Tarea A
Responde estas preguntas con datos del texto sobre la industria de alimentos y la Agenda:
(i) Según la OMS, ¿cuántas personas mueren cada año por la obesidad?
(ii) ¿Por debajo de cuántos gramos diarios recomienda la OMS mantener el consumo de sal?
(iii) ¿Qué reiteró el Acuerdo Climático de París en 2016?
Tarea B
Devuelve sin cambios el fragmento del texto sobre la industria de alimentos y la Agenda que comienza en "El 3er. objetivo" y sigue hasta "5 gramos diarios.".

Texto del documento
Por eso, el compromiso de la Agenda no solo alcanza a los gobiernos sino a toda la sociedad civil y al sector privado también. Se espera que, valiéndose de la innovación, las empresas ayuden a resolver los problemas vinculados con el desarrollo sostenible, sobre todo aquellos que se relacionan directamente con su actividad productiva.

 

3 formas de contribuir desde la industria de alimentos y bebidas:

  1. Promover una vida saludable

El 3er. objetivo de la Agenda busca garantizar una vida sana y promover el bienestar para todos, en todas las edades. En los últimos años, la obesidad se ha convertido en una epidemia a nivel global. Según la Organización Mundial de la Salud (OMS), cada año mueren más de 2.5 millones de personas por esta causa. La hipertensión y la diabetes son dos de las principales enfermedades vinculadas a la obesidad y el sobrepeso que pueden prevenirse con mayor actividad física y una dieta más saludable. En ese sentido, la OMS recomienda limitar el consumo de azúcar a menos del 10% de la ingesta calórica total y mantener el consumo de sal por debajo de los 5 gramos diarios.

Como jugadores clave en la alimentación de las personas, las empresas del sector pueden trabajar en opciones bajas en grasas, sodio y azúcar que, sin perder sabor, contribuyan a llevar una alimentación más sana. Asimismo, a través de la fortificación de los alimentos con vitaminas, fibras y proteínas, la industria puede asumir un rol activo para combatir la malnutrición. También, a partir de ofrecerle al consumidor aquello que demanda: opciones más naturales, sin colorantes y sabores artificiales, alimentos frescos y orgánicos.

  1. Combatir el cambio climático

El objetivo 13 es un llamado a adoptar medidas urgentes que permitan reducir los gases del efecto invernadero y evitar la deforestación. El cambio climático es el resultado de la actividad humana y pone en peligro vidas presentes y futuras; afecta a todos por igual, sin distinción de fronteras. Las consecuencias más visibles son los fenómenos meteorológicos extremos, que han azotado distintas partes del mundo en los últimos tiempos, y el impacto en los cultivos de cereales como el trigo y el maíz, fuente de trabajo y alimento para millones de personas en el mundo. En 2016, el Acuerdo Climático de París reiteró la necesidad de mantener el aumento del calentamiento global por debajo de los 2 grados, en comparación con los niveles preindustriales. Para alcanzar esa meta, es necesario que las empresas se comprometan a reducir sus emisiones de gases de efecto invernadero, fomenten la deforestación cero e incorporen energías renovables. La participación de cada integrante en la cadena de valor generará un círculo virtuoso que permitirá lograr el objetivo entre todos.

Registros proporcionados

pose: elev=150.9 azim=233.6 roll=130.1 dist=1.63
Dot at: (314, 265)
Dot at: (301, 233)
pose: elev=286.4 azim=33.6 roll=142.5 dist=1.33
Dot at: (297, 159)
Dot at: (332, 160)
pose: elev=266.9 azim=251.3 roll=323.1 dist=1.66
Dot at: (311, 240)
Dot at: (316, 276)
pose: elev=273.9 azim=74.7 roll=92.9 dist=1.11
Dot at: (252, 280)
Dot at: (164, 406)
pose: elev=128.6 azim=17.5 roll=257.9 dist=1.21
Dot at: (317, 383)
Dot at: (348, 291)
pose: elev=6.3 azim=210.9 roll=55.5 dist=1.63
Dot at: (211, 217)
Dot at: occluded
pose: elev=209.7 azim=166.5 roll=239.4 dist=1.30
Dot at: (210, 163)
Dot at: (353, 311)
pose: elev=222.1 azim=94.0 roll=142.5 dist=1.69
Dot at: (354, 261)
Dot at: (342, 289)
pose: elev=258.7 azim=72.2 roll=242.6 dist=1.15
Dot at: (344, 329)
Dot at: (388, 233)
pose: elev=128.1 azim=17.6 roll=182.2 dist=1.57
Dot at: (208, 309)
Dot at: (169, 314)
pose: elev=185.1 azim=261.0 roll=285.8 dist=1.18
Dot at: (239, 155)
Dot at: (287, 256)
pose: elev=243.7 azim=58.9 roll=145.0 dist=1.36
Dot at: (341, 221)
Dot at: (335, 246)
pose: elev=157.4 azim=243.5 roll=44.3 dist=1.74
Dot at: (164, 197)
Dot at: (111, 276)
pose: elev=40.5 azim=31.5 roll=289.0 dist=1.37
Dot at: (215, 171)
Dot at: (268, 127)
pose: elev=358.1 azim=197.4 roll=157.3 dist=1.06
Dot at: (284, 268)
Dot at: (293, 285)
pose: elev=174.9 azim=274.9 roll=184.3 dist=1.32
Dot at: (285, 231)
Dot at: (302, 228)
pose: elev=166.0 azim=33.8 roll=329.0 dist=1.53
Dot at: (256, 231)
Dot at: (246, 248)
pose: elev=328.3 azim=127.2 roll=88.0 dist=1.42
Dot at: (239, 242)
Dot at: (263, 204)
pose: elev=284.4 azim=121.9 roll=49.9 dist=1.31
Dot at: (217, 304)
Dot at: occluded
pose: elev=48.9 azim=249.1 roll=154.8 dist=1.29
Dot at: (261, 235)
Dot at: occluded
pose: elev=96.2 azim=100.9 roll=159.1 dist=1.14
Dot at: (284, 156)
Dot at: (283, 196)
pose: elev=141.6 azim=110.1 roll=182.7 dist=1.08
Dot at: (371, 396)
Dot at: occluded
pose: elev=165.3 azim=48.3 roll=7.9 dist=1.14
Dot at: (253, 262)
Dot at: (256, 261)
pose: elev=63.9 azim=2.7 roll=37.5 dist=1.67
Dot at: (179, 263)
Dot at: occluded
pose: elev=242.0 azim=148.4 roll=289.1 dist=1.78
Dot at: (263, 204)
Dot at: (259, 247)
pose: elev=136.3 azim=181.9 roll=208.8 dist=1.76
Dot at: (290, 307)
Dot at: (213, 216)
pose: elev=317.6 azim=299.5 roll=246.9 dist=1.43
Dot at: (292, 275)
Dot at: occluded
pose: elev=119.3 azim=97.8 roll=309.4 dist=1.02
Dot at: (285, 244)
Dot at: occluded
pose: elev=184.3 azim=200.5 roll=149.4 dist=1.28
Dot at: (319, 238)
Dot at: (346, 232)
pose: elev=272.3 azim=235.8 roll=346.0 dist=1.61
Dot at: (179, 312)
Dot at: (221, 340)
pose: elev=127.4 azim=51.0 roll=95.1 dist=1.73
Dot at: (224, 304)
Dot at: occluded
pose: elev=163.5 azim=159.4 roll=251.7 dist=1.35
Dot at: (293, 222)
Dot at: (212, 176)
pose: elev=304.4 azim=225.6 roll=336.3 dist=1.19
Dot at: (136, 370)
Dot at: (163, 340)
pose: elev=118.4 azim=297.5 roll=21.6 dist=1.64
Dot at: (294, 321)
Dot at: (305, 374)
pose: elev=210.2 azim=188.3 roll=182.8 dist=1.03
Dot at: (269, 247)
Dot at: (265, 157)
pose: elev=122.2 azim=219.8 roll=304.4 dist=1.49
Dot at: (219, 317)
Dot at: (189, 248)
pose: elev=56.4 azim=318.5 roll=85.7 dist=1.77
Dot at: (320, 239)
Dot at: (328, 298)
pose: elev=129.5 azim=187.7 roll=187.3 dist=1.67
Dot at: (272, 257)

Respuesta final A
(i) Más de 2.5 millones de personas.
(ii) Por debajo de los 5 gramos diarios.
(iii) La necesidad de mantener el aumento del calentamiento global por debajo de los 2 grados, en comparación con los niveles preindustriales.

Respuesta final B
El 3er. objetivo de la Agenda busca garantizar una vida sana y promover el bienestar para todos, en todas las edades. En los últimos años, la obesidad se ha convertido en una epidemia a nivel global. Según la Organización Mundial de la Salud (OMS), cada año mueren más de 2.5 millones de personas por esta causa. La hipertensión y la diabetes son dos de las principales enfermedades vinculadas a la obesidad y el sobrepeso que pueden prevenirse con mayor actividad física y una dieta más saludable. En ese sentido, la OMS recomienda limitar el consumo de azúcar a menos del 10% de la ingesta calórica total y mantener el consumo de sal por debajo de los 5 gramos diarios.